Change detection data
##############################

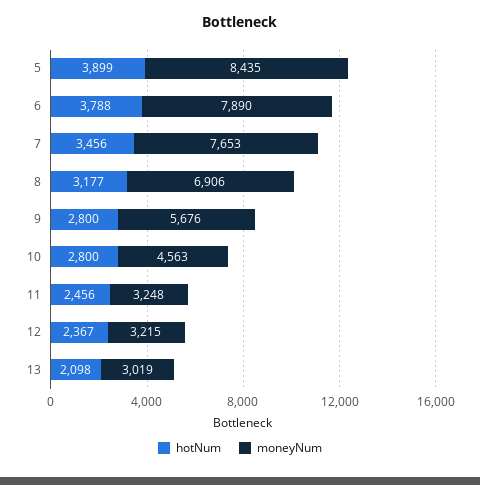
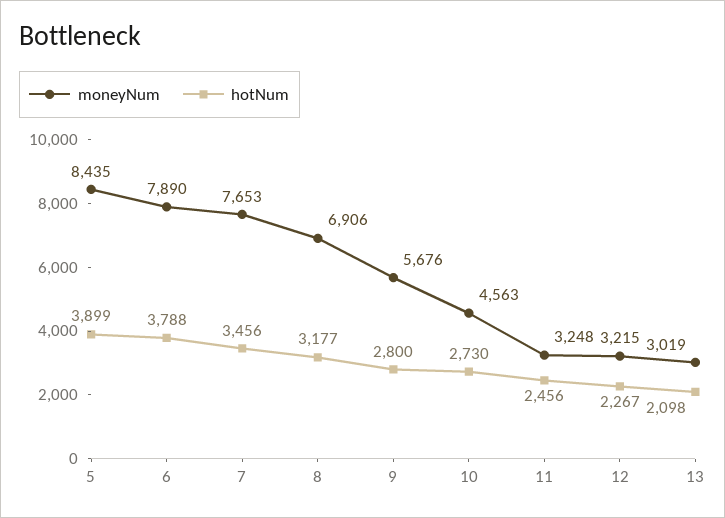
hotNum, 10: 2800 -> 2730
hotNum, 12: 2367 -> 2267

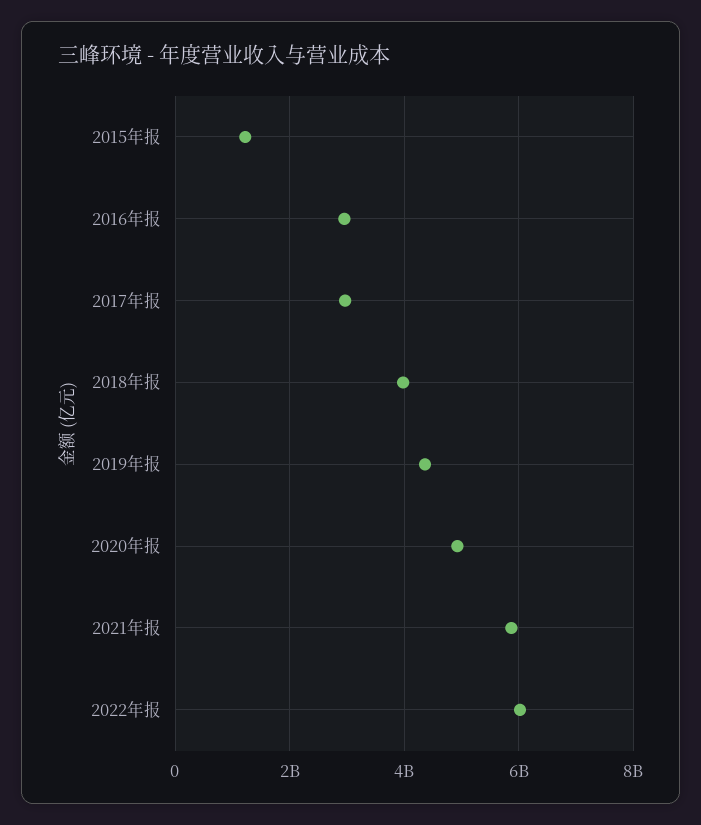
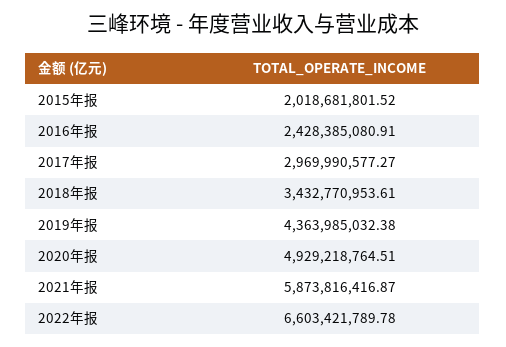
2015年报: 1200000000 -> 2018681801.52
2016年报: 3000000000 -> 2428385080.91
2018年报: 4000000000 -> 3432770953.61
2022年报: 6000000000 -> 6603421789.78

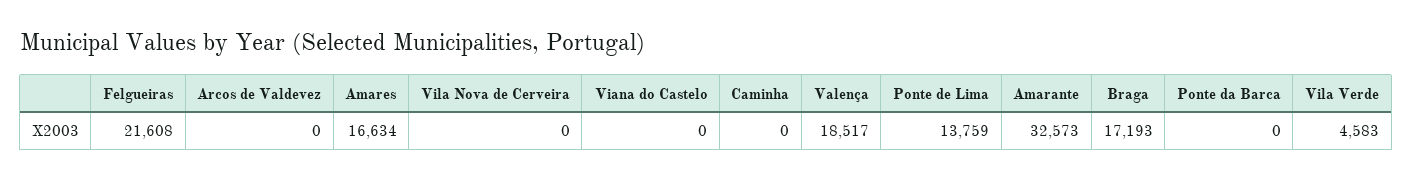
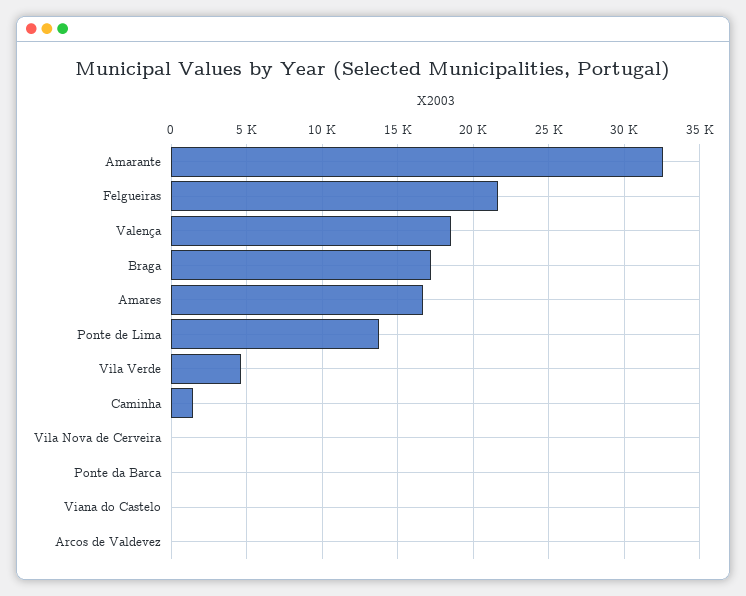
Caminha: 0 -> 1500

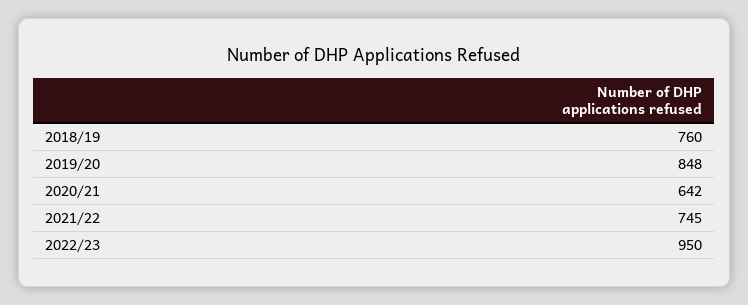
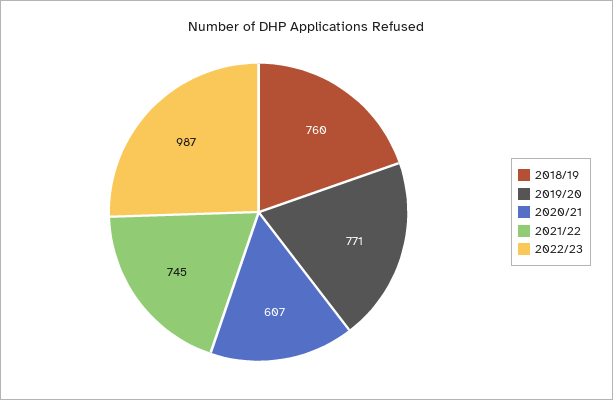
2019/20: 848 -> 771
2020/21: 642 -> 607
2022/23: 950 -> 987

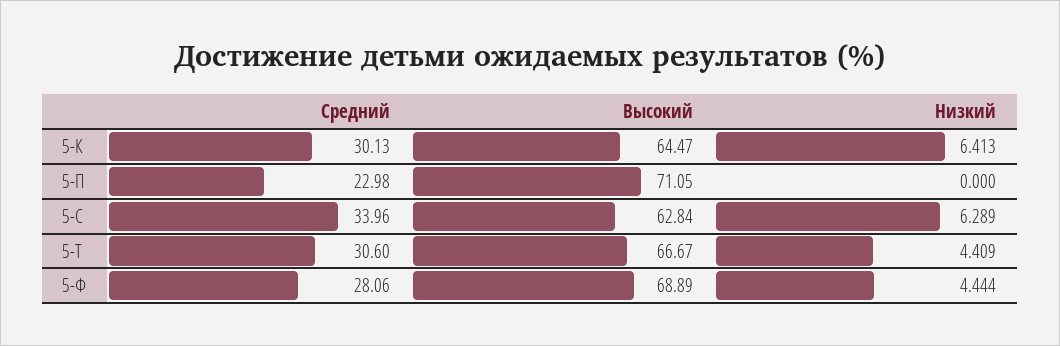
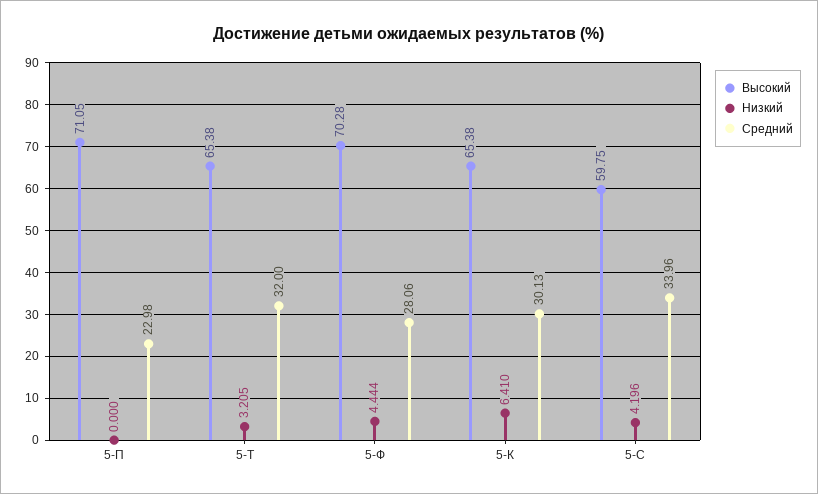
Высокий, 5-К: 64.47 -> 65.38
Низкий, 5-К: 6.413 -> 6.41
Высокий, 5-С: 62.84 -> 59.75
Низкий, 5-С: 6.289 -> 4.196
Средний, 5-Т: 30.6 -> 32
Высокий, 5-Т: 66.67 -> 65.38
Низкий, 5-Т: 4.409 -> 3.205
Высокий, 5-Ф: 68.89 -> 70.28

##############################

- _What the exercise asks_:
In the entries above, find each line containing the string "hotNum" and copy it.

- _Exercise output_:
hotNum, 10: 2800 -> 2730
hotNum, 12: 2367 -> 2267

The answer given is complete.